The goal here is to experiment with time distributed convolutions and feeding that into a RNN, not to make the best MNIST summation tool. As a result, the model parameters here are somewhat arbitrary and definitely suboptimal. Something interesting to note is that using relu activations caused numeric instability, with the loss getting immediately stuck at infinity. Tanh did not have this problem.

The key is that each layer in Keras has a TimeDistributed Wrapper around it, which basically applies that operation (in this case Convolution2D or Flatten) to all steps in the stack (so all images). This continues to happen until our TimeDistributed(Flatten()) which essentially flattens all the features out into a big matrix, and is fed into our RNN with GRU units.
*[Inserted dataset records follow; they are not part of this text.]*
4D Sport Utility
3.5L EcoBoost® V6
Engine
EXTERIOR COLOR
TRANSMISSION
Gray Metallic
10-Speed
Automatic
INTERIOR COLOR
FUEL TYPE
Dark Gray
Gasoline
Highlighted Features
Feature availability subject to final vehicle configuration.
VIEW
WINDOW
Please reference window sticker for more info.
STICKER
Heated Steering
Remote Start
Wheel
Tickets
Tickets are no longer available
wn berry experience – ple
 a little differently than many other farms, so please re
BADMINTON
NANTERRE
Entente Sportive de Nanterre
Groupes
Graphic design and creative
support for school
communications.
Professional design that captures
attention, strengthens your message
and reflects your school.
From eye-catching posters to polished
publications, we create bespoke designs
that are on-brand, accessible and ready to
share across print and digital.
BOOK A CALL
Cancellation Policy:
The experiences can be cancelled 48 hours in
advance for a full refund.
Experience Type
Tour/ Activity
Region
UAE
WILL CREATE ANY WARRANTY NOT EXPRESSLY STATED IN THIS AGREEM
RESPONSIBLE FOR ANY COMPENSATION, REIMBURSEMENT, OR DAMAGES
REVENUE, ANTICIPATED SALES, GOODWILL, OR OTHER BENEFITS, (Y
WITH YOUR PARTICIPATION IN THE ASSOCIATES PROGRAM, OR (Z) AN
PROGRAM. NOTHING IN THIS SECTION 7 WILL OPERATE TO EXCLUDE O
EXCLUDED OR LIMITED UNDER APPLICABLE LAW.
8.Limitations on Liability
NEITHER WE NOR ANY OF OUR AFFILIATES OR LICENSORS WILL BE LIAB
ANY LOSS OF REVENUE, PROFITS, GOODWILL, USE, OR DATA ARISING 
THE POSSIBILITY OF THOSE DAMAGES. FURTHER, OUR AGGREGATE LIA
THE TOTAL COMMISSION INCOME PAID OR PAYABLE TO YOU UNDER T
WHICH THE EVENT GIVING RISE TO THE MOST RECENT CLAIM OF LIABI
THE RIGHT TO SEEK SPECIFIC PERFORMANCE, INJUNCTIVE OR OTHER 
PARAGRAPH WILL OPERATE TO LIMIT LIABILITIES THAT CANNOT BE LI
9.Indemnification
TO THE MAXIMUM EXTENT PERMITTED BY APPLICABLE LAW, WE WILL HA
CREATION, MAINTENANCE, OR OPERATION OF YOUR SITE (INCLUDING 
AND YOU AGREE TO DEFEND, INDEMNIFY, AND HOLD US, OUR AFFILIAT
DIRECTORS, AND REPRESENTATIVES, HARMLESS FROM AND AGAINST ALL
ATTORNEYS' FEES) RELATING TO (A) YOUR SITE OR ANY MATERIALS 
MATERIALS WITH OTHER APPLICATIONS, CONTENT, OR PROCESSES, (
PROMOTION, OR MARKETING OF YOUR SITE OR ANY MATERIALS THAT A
Overall, the model works pretty well. With our max_to_add being set to 4, after 20 epochs our MSE on an evaluation set is 0.61, which is fairly small considering it is adding up to four digits from 0-9, meaning the result could be anywhere from 0 to 36.

### Visualizing Layer 1

The first layer consists of 8 4x4 weight matricies that are convolved with the image. What I really wanted to see is whether our convolution layers in our CNN->RNN model learn similar feature extractors to a similar model that uses softmax to predict a MNIST digit’s value.

**Simple CNN**

**CNN-RNN**

### Further Work

An interesting follow on I have also played with is switching out the operation the RNN has to model. So for example changing addition to multiplication, and seeing how it responds. Initial tests seem to show that it takes much, much longer to converge to a decent loss, and seems to have trouble with large results (it can get 1x9 every time, but never gets 9x9). I want to explore model complexity and alternative loss functions to tease out what is causing the limitations there.